Maratona Oscar: Toni Erdmann/ Cesar Augusto Mota

Maratona Oscar: Toni Erdmann/ Cesar Augusto Mota

toni-erdmann-bannerO Poltrona de Cinema segue com a Maratona Oscar 2017 e hoje vai falar de mais um concorrente ao prêmio de melhor filme estrangeiro. Sucesso de crítica na Europa e vencedor em premiações como New York Film Critics Circle Awards, Festival de Cannes 2016 entre outras, “Toni Erdmann” é um longa alemão sob a direção de Maren Ade e que chega com pompa de favorito.

A produção aborda a tentativa de um pai ter um relacionamento mais próximo com a filha, afetado pela distância e rotina intensa e estressante do trabalho desta. A solução do patriarca é aplicar boas doses de humor com uso de um disfarce espalhafatoso e piadas sutis, tudo para quebrar o gelo, a angústia e a saudade que existem entre ambos. Sem dúvida tudo isso vai render boas risadas e também reflexões, como iremos explicar mais adiante.

Wilfried (Peter Simonischek) é um professor de música sexagenário e solitário que vive com seu cachorro em uma cidade do interior da Alemanha. Ele decide ir a Bucareste fazer uma visita surpresa à filha Ines (Sandra Hüller), que é executiva e está a serviço de uma indústria que prioriza corte de despesas e terceirizações. Sempre atarefada, com o celular na mão e dezenas de compromissos a cumprir, quase não sobra tempo para Inês, nem para dar atenção ao pai.

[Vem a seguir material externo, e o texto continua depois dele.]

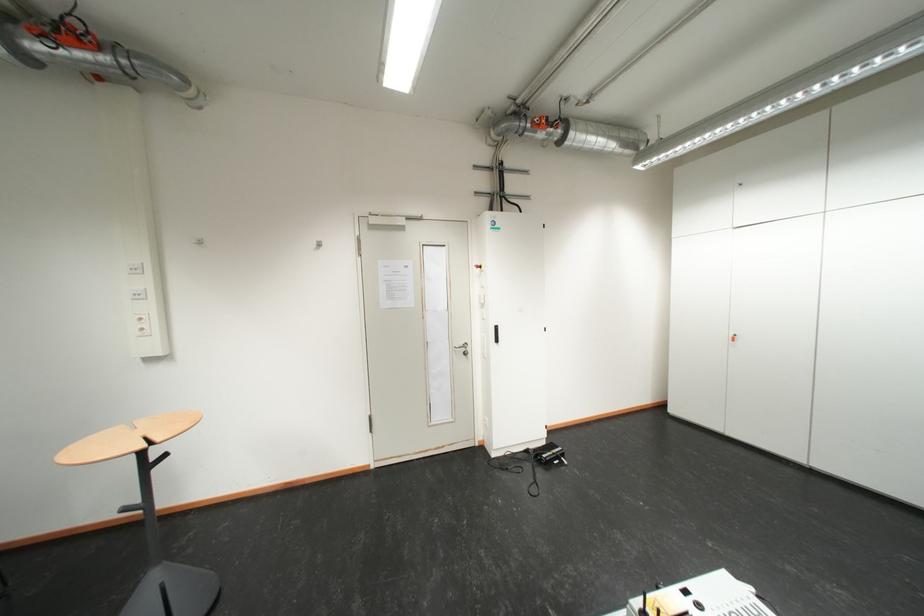
This screenshot has width=924, height=616. I want to click on white power outlet, so click(x=137, y=293).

Dentro desse contexto que Wilfried, ou melhor, Toni, entra em ação.
Com uma peruca preta, terno gasto e uma dentadura bizarra, Wilfried dá vida a Toni Erdmann, que se apresenta para Ines e seus colegas como um coach a serviço do chefe da empresa e também embaixador da Alemanha. As aparições de Toni em cada ocasião são extremamente embaraçosas, mas importantes para fazer Ines se questionar acerca da vida que leva e se realmente é feliz, além de revelar as faces e fazer cair aos poucos as máscaras das pessoas que vivem o mundo corporativo, embora este segundo não seja seu principal objetivo.

O trabalho da jovem cineasta Maren Ade é excepcional, com diálogos que fluem bem entre os personagens, além da montagem bem articulada e um roteiro que consegue exigir o melhor de cada intérprete. E a preocupação com as relações humanas e a melhor forma de abordar o relacionamento problemático e frio entre Wilfried e Ines sem dúvida foram as chaves para o sucesso do filme, além das atuações dos protagonistas. Questionamentos como “O que é a vida?” e “Você é feliz?”, feitos pelo alter ego de Wilfried para Ines serviram para nos mostrar que muitas vezes nos esquecemos de certas coisas por estarmos preocupados e focados em outras e que o significado da vida é aquela que costumamos levar.

Tudo isso parece ser trivial, mas válido para mostrar que hoje vivemos um novo conflito de gerações, dos mais velhos alertando os jovens acerca da vida que levam e como enxergam o futuro, além da diretora mostrar que é possível alcançar sentimentos de libertação num cotidiano tão tenso e boa parte violento. Maren Ade consegue entregar ao espectador um trabalho reflexivo e também hilário, com a presença marcante, intrigante e hilariante de Toni Erdmann numa trama de 162 minutos. O cinema alemão acertou em cheio, e vem forte para o Oscar.

E vale registrar que o filme ganhará uma versão hollywoodiana, com Jack Nickolson na pele de Toni Erdmann ao lado de Kristen Wiig. Se a versão norte-americana vai ter o mesmo brilho do original, isso não sabemos, mas sem dúvida “Toni Erdmann” será lembrado por muito tempo e continuará a refletir o que acontece nessa e nas futuras gerações.